Prior to testosterone supplementation, aromatase inhibitors should be tried.
They have the power to render ineffective the main culprit in estradiol overload in men, aromatase. The most specific aromatase inhibitor is anastrozole (Arimidex).
But not all testosterone deficiencies are caused by too much aromatase activity. It could just as well be that the Leydig cells in the testicles are not sufficiently stimulated to produce enough testosterone. To stimulate the production of more endogenous testosterone may still be preferential to supplying exogenous testosterone, which often will not have the desired libido-enhancing effect.
The body's own synthesis of testosterone begins deep in the brain, in the hypothalamus. The hypothalamus secrets the gonadotropin-releasing hormone.
This hormone stimulates the pituitary gland to release yet another hormone, luteinizing hormone. This luteinizing hormone stimulates the Leydig cells in the testicles to produce testosterone. In women, it stimulates the ovaries.
The hypothalamus and pituitary gland are not gender specific. And there are a number of drugs that can be used to stimulate the hypothalamus. Clomiphene citrate (Clomid), for example. In women, the medication is used to induce ovulation, and thereby fertility. So fertile do women become on Clomid that roughly one out of 10 pregnancies is for twins.
Body builders who have shut down their own testosterone production by heavy use of anabolic steroids use Clomid to get their testosterone production started again, and, according to common claims, it works quite reliably to this effect.

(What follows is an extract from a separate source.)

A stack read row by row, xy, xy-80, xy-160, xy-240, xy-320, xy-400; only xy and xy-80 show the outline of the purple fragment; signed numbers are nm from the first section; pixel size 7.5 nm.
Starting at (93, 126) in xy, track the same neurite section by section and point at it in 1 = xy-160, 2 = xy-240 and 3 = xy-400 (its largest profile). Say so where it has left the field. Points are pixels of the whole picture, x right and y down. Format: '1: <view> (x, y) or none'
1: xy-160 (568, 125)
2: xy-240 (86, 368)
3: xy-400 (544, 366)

Clomiphene citrate is a receptor specific hormone modulator. It doesn't only have the cited effect on the hypothalamus but also has anti-estrogenic properties in being a very weak estrogen. By binding on estrogen receptor sites, clomiphene citrate prevents the stronger estradiol from occupying these receptors.
Alas, while the above elaborations on clomiphene citrate suggest that it should work fine to raise testosterone and enhance libido, scientific studies time and again have proven that this drug does not improve libido.
While tongkat ali extract has been shown to be the only medication to have the double effect of raising testosterone and improving libido, there are also a few reliable, non-pharmaceutical methods to boost testosterone (and maybe even libido):
1. Lose weight. Fat cells produce aromatase, which converts testosterone into estradiol, thus keeping the testosterone balance low.
2. Exercise. A balanced program of daily exercise raises testosterone levels.
3. Engage in sexual activity. It has firmly been established that men who have sex more often will thereby raise their testosterone levels.
Whether the three above-mentioned steps will drastically increase libido is less certain. Or rather, it's quite obvious that it's not the grand solution we have been looking for. Enough 20-year-olds who are living a very sedate lifestyle don't have problems with their libido. And enough 50-year-olds who exercise still don't get their libido back on track.